I understand or I hear that you do not have to prime every patient, every situation, every time—pick and choose.
You know, there is so much to learn and so little time.
So, with the priming the learner, it sounds like it is an efficient way to get teaching across to them. It is an efficient way to set up feedback. And it is also somewhat of an efficient way to find out what the learner wants to focus on. So as a teacher, you are not trying to set the agenda or come across with all the topics and all the areas. Does that sound right?
That is absolutely right.
So our last question then is that you have any final words of wisdom or thoughts related to others that might want to try priming the learner?

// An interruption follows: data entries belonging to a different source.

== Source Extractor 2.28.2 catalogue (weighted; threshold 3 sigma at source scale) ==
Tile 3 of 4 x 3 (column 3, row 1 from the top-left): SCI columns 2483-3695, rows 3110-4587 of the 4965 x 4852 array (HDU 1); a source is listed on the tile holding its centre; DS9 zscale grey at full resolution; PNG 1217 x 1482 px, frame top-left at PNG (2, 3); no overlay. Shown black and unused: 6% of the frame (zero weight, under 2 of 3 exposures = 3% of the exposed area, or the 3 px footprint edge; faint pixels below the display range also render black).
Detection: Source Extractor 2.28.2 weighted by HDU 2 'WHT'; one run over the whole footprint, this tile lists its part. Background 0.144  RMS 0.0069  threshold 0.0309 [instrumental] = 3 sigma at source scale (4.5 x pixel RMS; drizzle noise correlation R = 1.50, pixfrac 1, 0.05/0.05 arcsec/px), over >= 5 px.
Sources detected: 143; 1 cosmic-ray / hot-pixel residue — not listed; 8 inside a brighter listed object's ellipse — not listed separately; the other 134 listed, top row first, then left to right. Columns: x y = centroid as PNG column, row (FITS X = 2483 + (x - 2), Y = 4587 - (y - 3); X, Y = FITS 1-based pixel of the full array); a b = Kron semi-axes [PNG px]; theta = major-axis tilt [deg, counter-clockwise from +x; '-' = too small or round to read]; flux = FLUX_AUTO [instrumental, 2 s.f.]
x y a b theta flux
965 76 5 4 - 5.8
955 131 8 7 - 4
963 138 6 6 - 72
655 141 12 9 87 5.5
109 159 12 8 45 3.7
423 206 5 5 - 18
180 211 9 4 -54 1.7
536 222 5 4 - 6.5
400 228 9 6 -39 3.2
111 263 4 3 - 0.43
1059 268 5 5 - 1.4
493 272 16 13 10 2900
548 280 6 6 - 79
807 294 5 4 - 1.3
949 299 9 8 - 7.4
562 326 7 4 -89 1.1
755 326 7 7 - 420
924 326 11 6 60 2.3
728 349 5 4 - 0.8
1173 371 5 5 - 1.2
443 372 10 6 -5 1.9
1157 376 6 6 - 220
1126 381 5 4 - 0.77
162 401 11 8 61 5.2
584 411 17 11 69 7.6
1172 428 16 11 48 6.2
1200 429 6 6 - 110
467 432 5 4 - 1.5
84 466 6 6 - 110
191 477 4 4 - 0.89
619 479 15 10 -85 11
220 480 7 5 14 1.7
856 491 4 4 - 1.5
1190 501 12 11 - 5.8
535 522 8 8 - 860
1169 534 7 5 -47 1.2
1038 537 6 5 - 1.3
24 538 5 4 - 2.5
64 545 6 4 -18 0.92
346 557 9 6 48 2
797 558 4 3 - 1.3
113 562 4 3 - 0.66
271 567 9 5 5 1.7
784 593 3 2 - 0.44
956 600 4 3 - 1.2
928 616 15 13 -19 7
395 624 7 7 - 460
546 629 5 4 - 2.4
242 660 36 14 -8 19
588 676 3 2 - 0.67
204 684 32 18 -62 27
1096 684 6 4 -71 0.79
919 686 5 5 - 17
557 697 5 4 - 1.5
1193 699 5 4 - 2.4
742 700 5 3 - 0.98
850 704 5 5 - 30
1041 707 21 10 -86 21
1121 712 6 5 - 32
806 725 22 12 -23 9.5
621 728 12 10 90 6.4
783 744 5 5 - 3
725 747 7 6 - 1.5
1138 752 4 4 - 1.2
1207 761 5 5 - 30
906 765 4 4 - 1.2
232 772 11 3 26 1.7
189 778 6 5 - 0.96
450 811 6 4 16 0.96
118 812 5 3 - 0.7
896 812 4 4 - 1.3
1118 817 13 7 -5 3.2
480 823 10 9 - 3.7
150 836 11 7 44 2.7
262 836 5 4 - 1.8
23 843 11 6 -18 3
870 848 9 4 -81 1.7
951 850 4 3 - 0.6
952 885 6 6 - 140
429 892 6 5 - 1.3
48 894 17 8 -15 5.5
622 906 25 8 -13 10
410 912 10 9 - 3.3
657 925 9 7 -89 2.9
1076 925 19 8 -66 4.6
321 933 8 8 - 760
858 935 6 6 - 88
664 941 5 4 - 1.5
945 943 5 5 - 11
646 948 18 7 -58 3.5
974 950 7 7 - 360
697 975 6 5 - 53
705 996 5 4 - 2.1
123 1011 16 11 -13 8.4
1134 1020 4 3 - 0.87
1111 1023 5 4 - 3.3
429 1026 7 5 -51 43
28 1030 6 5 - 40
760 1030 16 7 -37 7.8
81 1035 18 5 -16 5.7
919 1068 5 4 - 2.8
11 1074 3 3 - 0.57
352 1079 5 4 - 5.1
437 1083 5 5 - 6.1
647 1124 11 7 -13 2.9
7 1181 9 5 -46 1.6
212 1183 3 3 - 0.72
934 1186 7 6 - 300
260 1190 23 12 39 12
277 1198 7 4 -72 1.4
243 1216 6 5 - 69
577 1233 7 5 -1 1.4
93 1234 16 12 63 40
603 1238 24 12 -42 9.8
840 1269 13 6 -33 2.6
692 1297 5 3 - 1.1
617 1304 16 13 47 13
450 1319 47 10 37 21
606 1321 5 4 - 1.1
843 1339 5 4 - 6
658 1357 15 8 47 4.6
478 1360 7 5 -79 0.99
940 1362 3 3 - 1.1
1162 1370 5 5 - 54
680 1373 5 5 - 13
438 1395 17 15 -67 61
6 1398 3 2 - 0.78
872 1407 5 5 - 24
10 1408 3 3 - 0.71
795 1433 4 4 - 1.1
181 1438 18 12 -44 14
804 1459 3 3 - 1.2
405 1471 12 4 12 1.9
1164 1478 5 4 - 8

I think I had two thoughts. One is, it was fun to think about this; it is always fun to think about all teaching. It is fun to take the time to think about it, because I you remember to do it more and my favorite part about it, it all lumps into when I get to the end of the day and I think about the experience of teaching, I often have that panicked feeling of did we learn anything at all? So, if I bring that to the forefront of every teaching experience and say, gosh, what are our expectations? It is much easier at the end of the day to say, did we learn anything at all? Because it is explicit and that just helps me sleep better at night.